9. Breast Cancer Survivors' Needs and Cares
Breast cancer survivors (BCSs) have a variety of needs that extend beyond medical therapy. These requirements include mental health, physical wellness, and long-term issues. Understanding and satisfying these needs is critical to assisting survivors on their path.
- Psychological/emotional needs: (1) The most frequently reported psychological and emotional needs of BCSs were depression, anxiety, and stress (63), as well as fears about cancer spread and recurrence (64). Other needs included fear of disclosure, uncertainty about the future, stigma associated with cancer, frustration, low mood, and isolation (65). Another study found that psychosocial interventions for patients with BC in South Korea have a large effect on reducing negative emotions and enhancing quality of life (66); (2) Breast cancer survivors have a wide range of psychological needs, including spiritual, communication, interpersonal, social, and family-related needs (67). It is important to be flexible and responsive to the changing needs of BCSs. BCSs may not always be comfortable talking about their needs, so it is crucial to generate a safe and supportive space where they feel comfortable sharing their thoughts and feelings.

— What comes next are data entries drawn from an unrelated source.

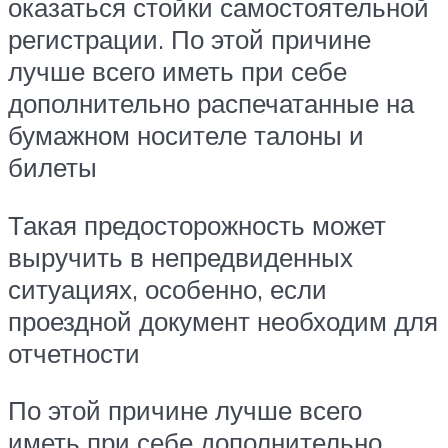
оказаться стойки самостоятельной
регистрации. По этой причине
лучше всего иметь при себе
дополнительно распечатанные на
бумажном носителе талоны и
билеты
Такая предосторожность может
выручить в непредвиденных
ситуациях, особенно, если
проездной документ необходим для
отчетности
По этой причине лучше всего
иметь при себе дополнительно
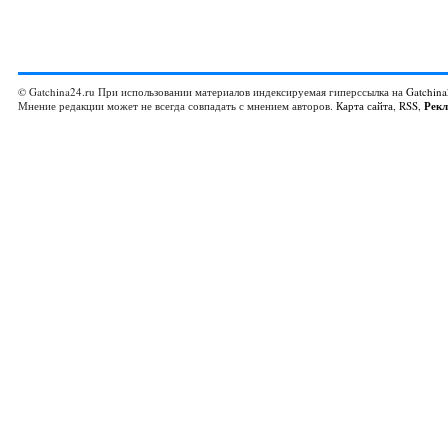
© Gatchina24.ru При использовании материалов индексируемая гиперссылка на
Gatchina
Мнение редакции может не всегда совпадать с мнением авторов.
Карта сайта
,
RSS
,
Рек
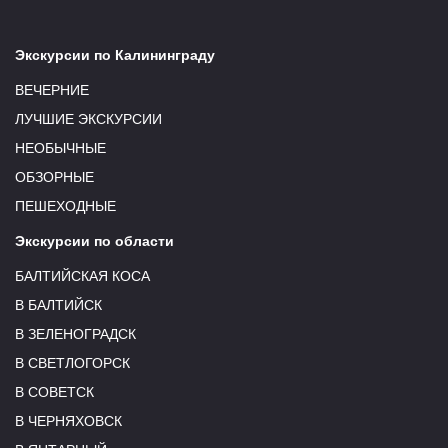
Экскурсии по Калининграду
ВЕЧЕРНИЕ
ЛУЧШИЕ ЭКСКУРСИИ
НЕОБЫЧНЫЕ
ОБЗОРНЫЕ
ПЕШЕХОДНЫЕ
Экскурсии по области
БАЛТИЙСКАЯ КОСА
В БАЛТИЙСК
В ЗЕЛЕНОГРАДСК
В СВЕТЛОГОРСК
В СОВЕТСК
В ЧЕРНЯХОВСК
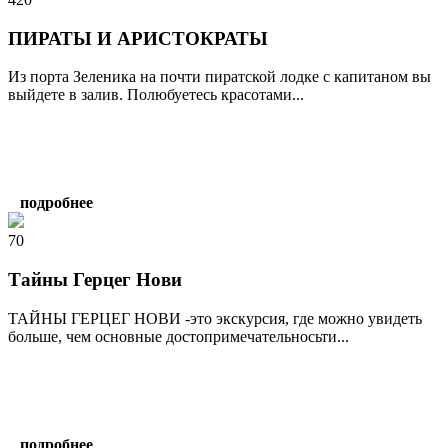
ПИРАТЫ И АРИСТОКРАТЫ
Из порта Зеленика на почти пиратской лодке с капитаном вы
выйдете в залив. Полюбуетесь красотами...
подробнее
70
Тайны Герцег Нови
ТАЙНЫ ГЕРЦЕГ НОВИ -это экскурсия, где можно увидеть
больше, чем основные достопримечательносьти...
подробнее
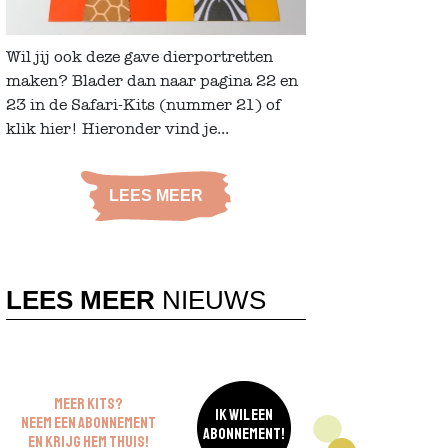
Wil jij ook deze gave dierportretten
maken? Blader dan naar pagina 22 en
23 in de Safari-Kits (nummer 21) of
klik hier! Hieronder vind je...
LEES MEER
LEES MEER
NIEUWS
MEER KITS?
IK WIL EEN
NEEM EEN ABONNEMENT
ABONNEMENT!
EN KRIJG HEM THUIS!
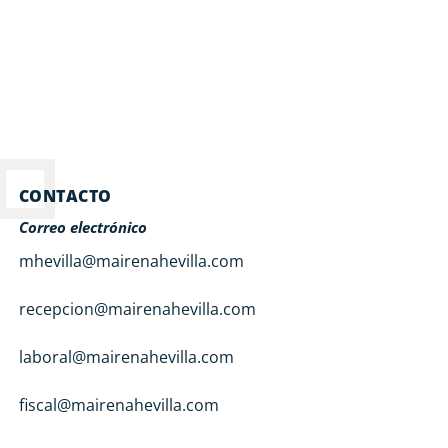
CONTACTO
Correo electrónico
mhevilla@mairenahevilla.com
recepcion@mairenahevilla.com
laboral@mairenahevilla.com
fiscal@mairenahevilla.com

- Health/physical needs: (1) The most common physical symptoms reported by BCSs were fatigue and pain (68). Pain, fatigue, and depressive symptoms are often found together in cancer patients, both those receiving curative and palliative care. This cluster of symptoms is often accompanied by sleep disturbances (69).
Long-term health issues: In addition to the physical and emotional challenges of BC, survivors may also face a number of long-term health issues.

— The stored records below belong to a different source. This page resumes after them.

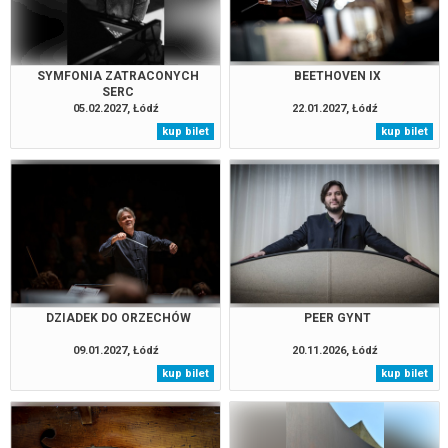
SYMFONIA ZATRACONYCH
BEETHOVEN IX
SERC
05.02.2027, Łódź
22.01.2027, Łódź
kup bilet
kup bilet
DZIADEK DO ORZECHÓW
PEER GYNT
09.01.2027, Łódź
20.11.2026, Łódź
kup bilet
kup bilet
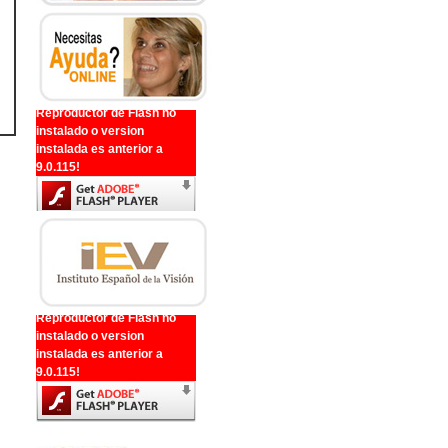
Reproductor de Flash no
instalado o version
instalada es anterior a
9.0.115!
Reproductor de Flash no
instalado o version
instalada es anterior a
9.0.115!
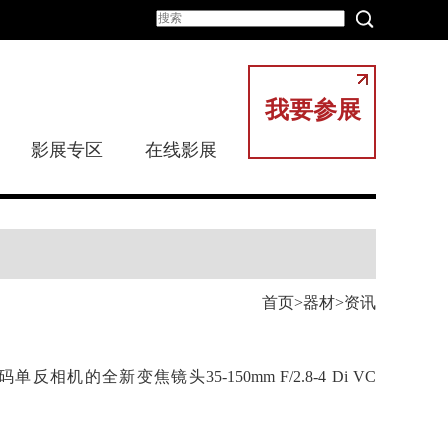
我要参展
影展专区
在线影展
首页
器材
资讯
全新变焦镜头35-150mm F/2.8-4 Di VC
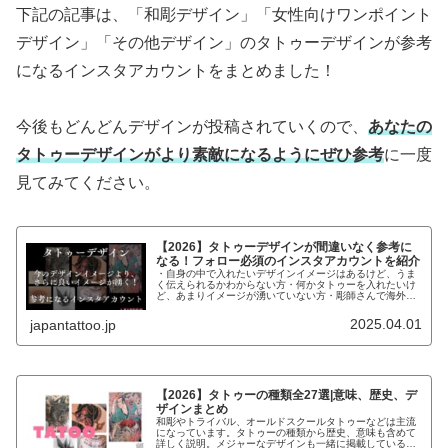
下記の記事は、「和彫デザイン」「女性向けワンポイント
デザイン」「その他デザイン」のタトゥーデザインが参考
になるインスタアカウントをまとめました！
今後もどんどんデザインが投稿されていくので、
あなたの
タトゥーデザインがより素敵になるようにぜひ参考
に一度
見てみてください。
【2026】タトゥーデザインが間違いなく参考に
なる！フォロー必須のインスタアカウントを紹介
・自身の中で入れたいデザインイメージはあるけど、うま
く伝えられるかわからない方・何かタトゥーを入れたいけ
ど、あまりイメージが湧いていない方・彫師さんで海外の
デザインで参考になるものがないか探している方こんなお
悩みの方にデザインの参考になるイ...
2025.04.01
japantattoo.jp
【2026】タトゥーの種類全27選|意味、歴史、デ
ザインまとめ
和彫やトライバル、オールドスクールタトゥーなどは主流
になっています。タトゥーの種類から歴史、意味も含めて
詳しく説明。メジャーなデザインも一緒に掲載しているの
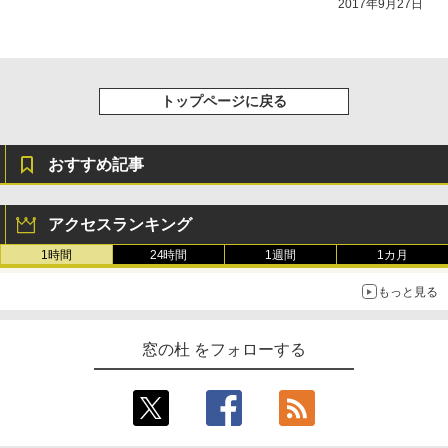
2017年9月27日
レージ、ノート機能搭載、明るさ自動調
整、色調調節ライト、プレミアムペン付
き、グラファイト
￥115,980
トップページに戻る
おすすめ記事
アクセスランキング
1時間
24時間
1週間
1カ月
もっと見る
窓の杜 をフォローする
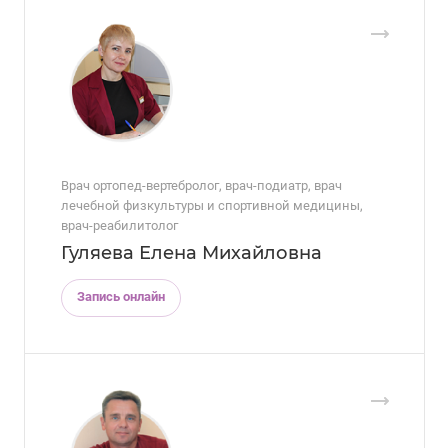
Врач ортопед-вертебролог, врач-подиатр, врач
лечебной физкультуры и спортивной медицины,
врач-реабилитолог
Гуляева Елена Михайловна
Запись онлайн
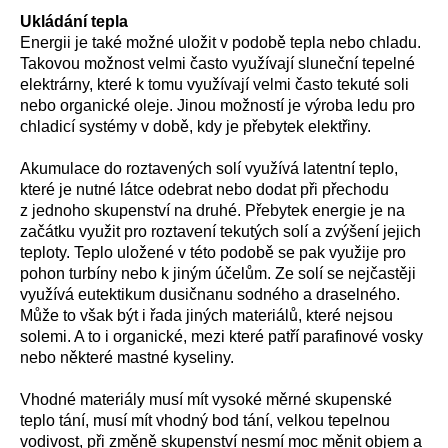
Ukládání tepla
Energii je také možné uložit v podobě tepla nebo chladu.
Takovou možnost velmi často využívají sluneční tepelné
elektrárny, které k tomu využívají velmi často tekuté soli
nebo organické oleje. Jinou možností je výroba ledu pro
chladicí systémy v době, kdy je přebytek elektřiny.
Akumulace do roztavených solí využívá latentní teplo,
které je nutné látce odebrat nebo dodat při přechodu
z jednoho skupenství na druhé. Přebytek energie je na
začátku využit pro roztavení tekutých solí a zvýšení jejich
teploty. Teplo uložené v této podobě se pak využije pro
pohon turbíny nebo k jiným účelům. Ze solí se nejčastěji
využívá eutektikum dusičnanu sodného a draselného.
Může to však být i řada jiných materiálů, které nejsou
solemi. A to i organické, mezi které patří parafinové vosky
nebo některé mastné kyseliny.
Vhodné materiály musí mít vysoké měrné skupenské
teplo tání, musí mít vhodný bod tání, velkou tepelnou
vodivost, při změně skupenství nesmí moc měnit objem a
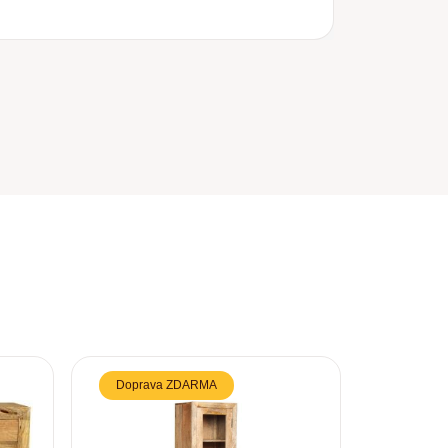
Doprava ZDARMA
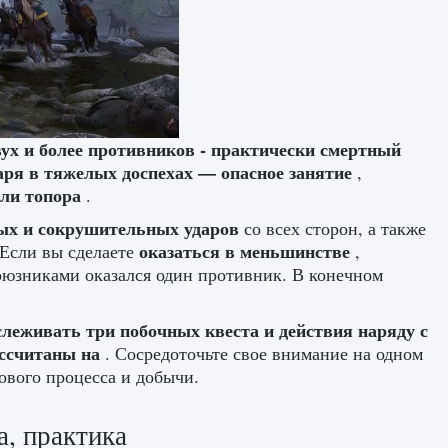
ух и более противников - практически смертный
аря в тяжелых доспехах — опасное занятие
,
или топора
.
вых и сокрушительных ударов
со всех сторон, а также
оказаться в меньшинстве
 Если вы сделаете
,
союзниками оказался один противник. В конечном
слеживать три побочных квеста и действия наряду с
ассчитаны на
. Сосредоточьте свое внимание на одном
рового процесса и добычи.
а, практика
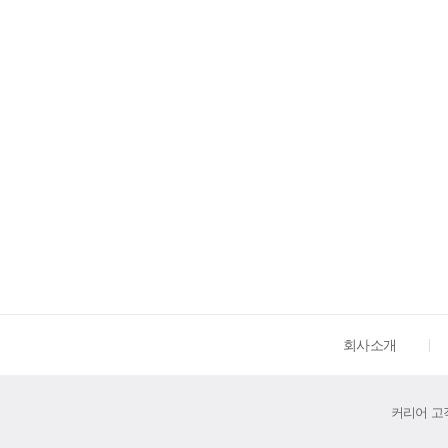
회사소개
커리어 고객센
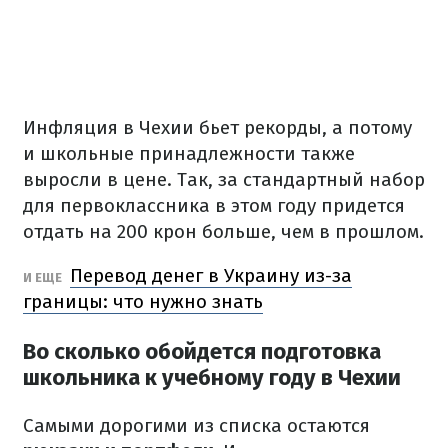
Инфляция в Чехии бьет рекорды, а потому
и школьные принадлежности также
выросли в цене.
Так, за стандартный набор
для первоклассника в этом году придется
отдать на 200 крон больше, чем в прошлом.
Перевод денег в Украину из-за
И ЕЩЕ
границы: что нужно знать
Во сколько обойдется подготовка
школьника к учебному году в Чехии
Самыми дорогими из списка остаются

- Cardiotoxicity after Adjuvant Therapy: (1) Cardiac toxicity is a serious side effect of BC adjuvant treatments. It can occur years after treatment, and is most commonly associated with the use of anthracyclines and trastuzumab. Endocrine therapy and chest wall radiotherapy, especially when the left breast is involved, can also increase the risk of cardiac toxicity (70); (2) Cardiac toxicity is caused by a direct effect on heart muscle cells, which can lead to cell death and a decrease in the pumping ability of the heart. This can result in a reduction in left ventricular ejection fraction (LVEF), which is a factor of how well the heart is pumping. In some cases, this can lead to symptomatic congestive heart failure (71).

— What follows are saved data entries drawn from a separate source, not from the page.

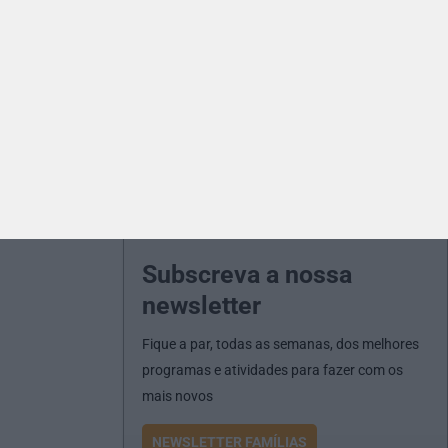
Subscreva a nossa
newsletter
Fique a par, todas as semanas, dos melhores
programas e atividades para fazer com os
mais novos
NEWSLETTER FAMÍLIAS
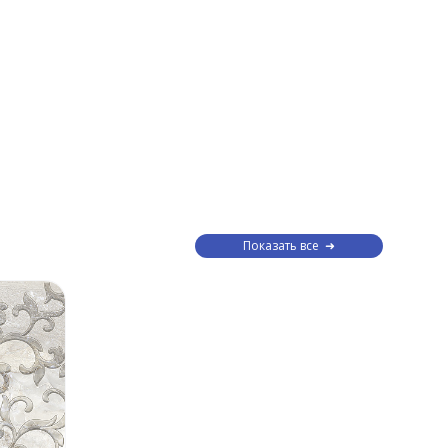
Показать все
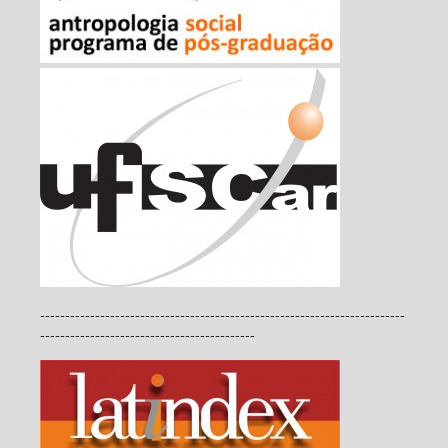
-------------------------------------------------------------------------
-------------------------------------------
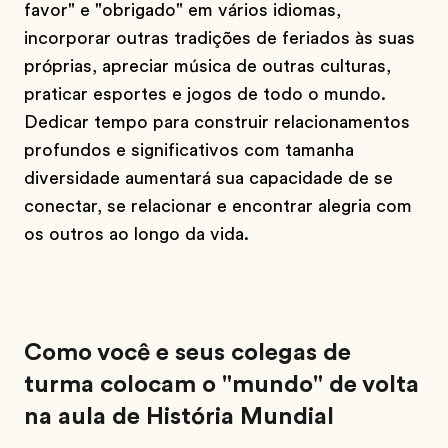
favor" e "obrigado" em vários idiomas,
incorporar outras tradições de feriados às suas
próprias, apreciar música de outras culturas,
praticar esportes e jogos de todo o mundo.
Dedicar tempo para construir relacionamentos
profundos e significativos com tamanha
diversidade aumentará sua capacidade de se
conectar, se relacionar e encontrar alegria com
os outros ao longo da vida.
Como você e seus colegas de
turma colocam o "mundo" de volta
na aula de História Mundial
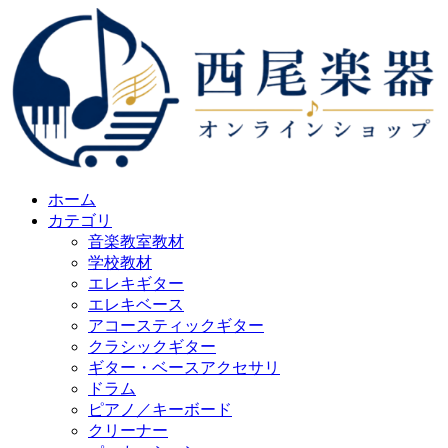
ホーム
カテゴリ
音楽教室教材
学校教材
エレキギター
エレキベース
アコースティックギター
クラシックギター
ギター・ベースアクセサリ
ドラム
ピアノ／キーボード
クリーナー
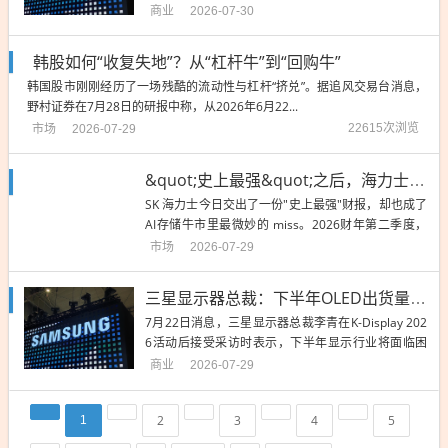
难，但三星在折叠OLED市场有技术优势。 李青指
商业
2026-07-30
出：...
韩股如何“收复失地”？从“杠杆牛”到“回购牛”
韩国股市刚刚经历了一场残酷的流动性与杠杆“挤兑”。据追风交易台消息，
野村证券在7月28日的研报中称，从2026年6月22...
市场
22615次浏览
2026-07-29
&quot;史上最强&quot;之后，海力士开始难超预期了
SK 海力士今日交出了一份"史上最强"财报，却也成了
AI存储牛市里最微妙的 miss。2026财年第二季度，
海力士营收7...
市场
2026-07-29
三星显示器总裁：下半年OLED出货量下降！但折叠OLED有优势
7月22日消息，三星显示器总裁李青在K-Display 202
6活动后接受采访时表示，下半年显示行业将面临困
难，但三星在折叠OLED市场有技术优势。 李青指
商业
2026-07-29
出：...
2
3
4
5
1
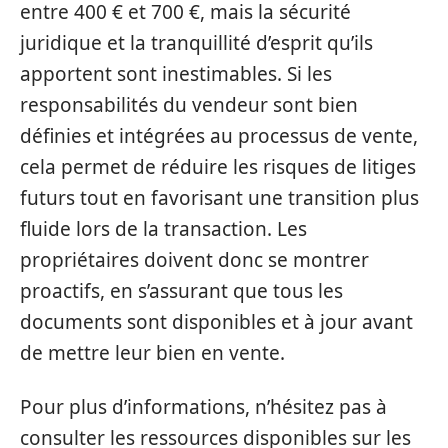
entre 400 € et 700 €, mais la sécurité
juridique et la tranquillité d’esprit qu’ils
apportent sont inestimables. Si les
responsabilités du vendeur sont bien
définies et intégrées au processus de vente,
cela permet de réduire les risques de litiges
futurs tout en favorisant une transition plus
fluide lors de la transaction. Les
propriétaires doivent donc se montrer
proactifs, en s’assurant que tous les
documents sont disponibles et à jour avant
de mettre leur bien en vente.
Pour plus d’informations, n’hésitez pas à
consulter les ressources disponibles sur les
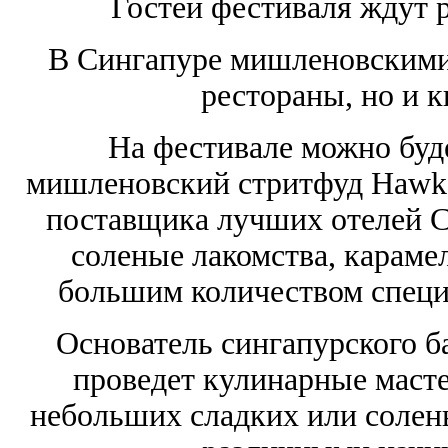
Гостей фестиваля ждут 
В Сингапуре мишленовскими 
рестораны, но и 
На фестивале можно буд
мишленовский стритфуд Hawke
поставщика лучших отелей Си
соленые лакомства, караме
большим количеством специ
Основатель сингапурского б
проведет кулинарные маст
небольших сладких или солен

- Fertility impairment: (1) The risk of fertility impairment is a growing concern for younger women with BC who are candidates for systemic adjuvant therapies. This is because the incidence of BC in European women in their 20 s and 30 s is increasing, and CT drugs can cause premature ovarian failure, which is the loss of ovarian function before the age of 40 (72).
10. Conclusions
Advances in the diagnosis and treatment of BC have improved the ability to stratify patients by risk and allowed clinicians to recommend therapy based on cancer prognosis and patient preference. Breast cancer treatment is complex and involves a combination of different modalities, including surgery, radiotherapy, CT, hormonal therapy, and targeted therapy. Treatment plans are customized to address the complexities of each individual case. Most women with early-stage BC are treated with surgery, often followed by RT, and many also get some kind of systemic drug therapy. The more the BC has spread, the more treatment is needed.